> [Activity] From the listing below, return each line that includes "nose".

> [Task inputs]

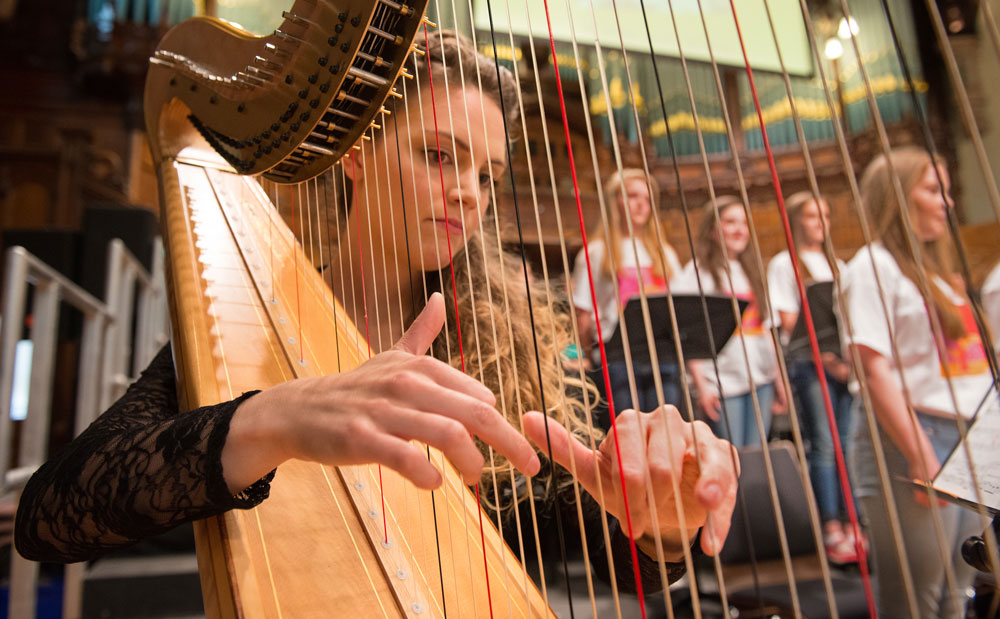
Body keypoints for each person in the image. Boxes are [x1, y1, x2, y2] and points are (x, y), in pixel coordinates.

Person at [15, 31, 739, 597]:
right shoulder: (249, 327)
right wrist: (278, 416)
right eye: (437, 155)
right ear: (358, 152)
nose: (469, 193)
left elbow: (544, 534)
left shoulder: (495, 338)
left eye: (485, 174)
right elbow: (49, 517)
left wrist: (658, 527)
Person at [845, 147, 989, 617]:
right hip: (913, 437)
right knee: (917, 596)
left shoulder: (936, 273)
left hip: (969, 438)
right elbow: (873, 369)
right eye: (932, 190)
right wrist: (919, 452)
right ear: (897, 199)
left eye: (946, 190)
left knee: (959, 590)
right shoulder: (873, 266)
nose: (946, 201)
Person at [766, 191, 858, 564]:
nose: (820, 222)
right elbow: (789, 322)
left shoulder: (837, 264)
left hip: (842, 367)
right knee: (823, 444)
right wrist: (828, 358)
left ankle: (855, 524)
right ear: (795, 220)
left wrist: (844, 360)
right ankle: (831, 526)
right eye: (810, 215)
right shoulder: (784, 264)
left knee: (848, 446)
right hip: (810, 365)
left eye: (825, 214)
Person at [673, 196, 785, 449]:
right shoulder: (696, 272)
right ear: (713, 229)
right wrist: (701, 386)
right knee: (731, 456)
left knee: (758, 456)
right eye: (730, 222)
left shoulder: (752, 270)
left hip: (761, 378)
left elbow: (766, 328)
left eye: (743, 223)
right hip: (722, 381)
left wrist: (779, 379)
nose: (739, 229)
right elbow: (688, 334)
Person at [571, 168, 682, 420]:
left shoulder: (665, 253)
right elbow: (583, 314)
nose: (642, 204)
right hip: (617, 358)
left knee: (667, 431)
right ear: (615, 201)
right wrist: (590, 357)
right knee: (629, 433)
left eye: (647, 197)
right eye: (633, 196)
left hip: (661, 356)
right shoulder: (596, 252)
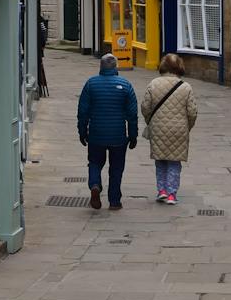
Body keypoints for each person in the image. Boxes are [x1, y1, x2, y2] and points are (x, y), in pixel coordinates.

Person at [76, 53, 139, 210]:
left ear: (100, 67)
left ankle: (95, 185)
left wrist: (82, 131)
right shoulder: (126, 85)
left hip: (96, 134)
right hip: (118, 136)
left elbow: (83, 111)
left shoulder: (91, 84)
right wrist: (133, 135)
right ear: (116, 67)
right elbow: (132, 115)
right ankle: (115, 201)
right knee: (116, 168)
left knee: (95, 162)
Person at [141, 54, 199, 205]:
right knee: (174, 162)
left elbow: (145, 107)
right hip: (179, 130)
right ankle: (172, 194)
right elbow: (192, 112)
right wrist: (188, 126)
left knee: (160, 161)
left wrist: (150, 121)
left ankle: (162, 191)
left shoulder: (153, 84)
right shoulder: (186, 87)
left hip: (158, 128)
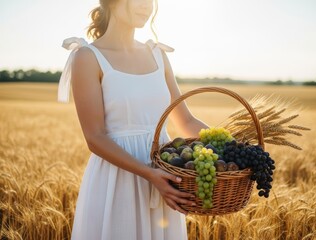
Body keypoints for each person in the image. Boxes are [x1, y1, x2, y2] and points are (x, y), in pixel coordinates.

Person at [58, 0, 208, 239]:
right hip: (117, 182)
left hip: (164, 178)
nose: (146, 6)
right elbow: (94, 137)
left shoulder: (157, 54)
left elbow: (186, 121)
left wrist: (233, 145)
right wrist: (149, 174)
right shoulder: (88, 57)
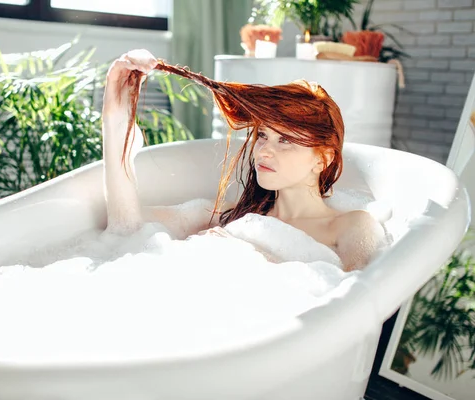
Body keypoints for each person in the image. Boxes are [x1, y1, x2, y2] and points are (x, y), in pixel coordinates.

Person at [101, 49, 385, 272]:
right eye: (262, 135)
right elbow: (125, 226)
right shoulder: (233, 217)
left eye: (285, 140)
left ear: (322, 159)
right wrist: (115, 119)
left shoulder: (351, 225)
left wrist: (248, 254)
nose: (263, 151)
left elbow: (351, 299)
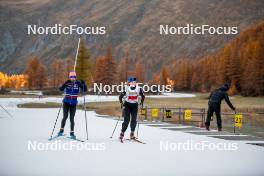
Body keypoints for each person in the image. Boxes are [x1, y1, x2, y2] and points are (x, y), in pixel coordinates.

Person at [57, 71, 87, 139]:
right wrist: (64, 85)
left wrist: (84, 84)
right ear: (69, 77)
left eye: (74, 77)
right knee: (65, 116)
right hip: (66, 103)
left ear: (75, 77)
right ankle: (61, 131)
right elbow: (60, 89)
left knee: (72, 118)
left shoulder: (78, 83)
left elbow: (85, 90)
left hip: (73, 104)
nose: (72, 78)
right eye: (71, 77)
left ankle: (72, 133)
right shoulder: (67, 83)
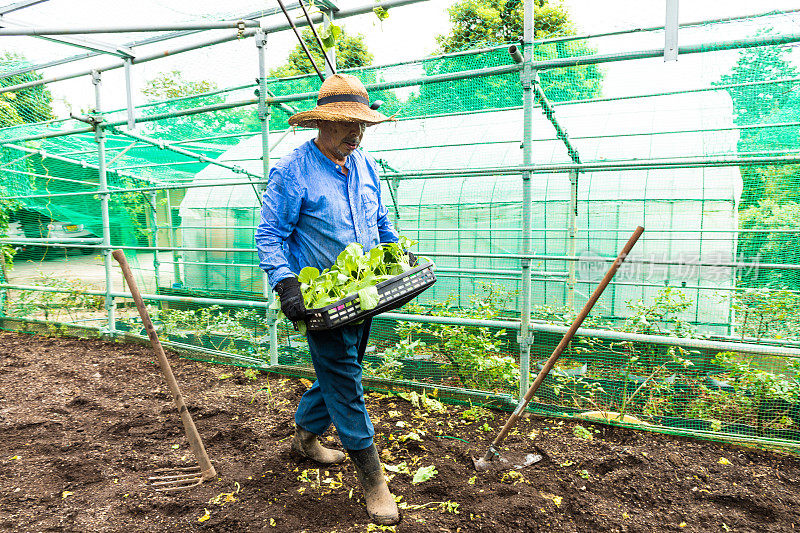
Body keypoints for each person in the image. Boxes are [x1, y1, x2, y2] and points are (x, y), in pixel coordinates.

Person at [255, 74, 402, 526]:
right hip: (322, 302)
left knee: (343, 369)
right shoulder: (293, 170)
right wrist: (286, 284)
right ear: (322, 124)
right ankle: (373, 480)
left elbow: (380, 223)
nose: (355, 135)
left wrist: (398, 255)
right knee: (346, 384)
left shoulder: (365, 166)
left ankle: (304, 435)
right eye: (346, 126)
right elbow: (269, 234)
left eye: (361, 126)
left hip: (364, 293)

> [Reply]
nose: (469, 193)
nose: (946, 201)
nose: (820, 222)
nose: (739, 229)
nose: (642, 204)
nose: (146, 6)
nose: (263, 151)
nose: (72, 78)
nose: (355, 135)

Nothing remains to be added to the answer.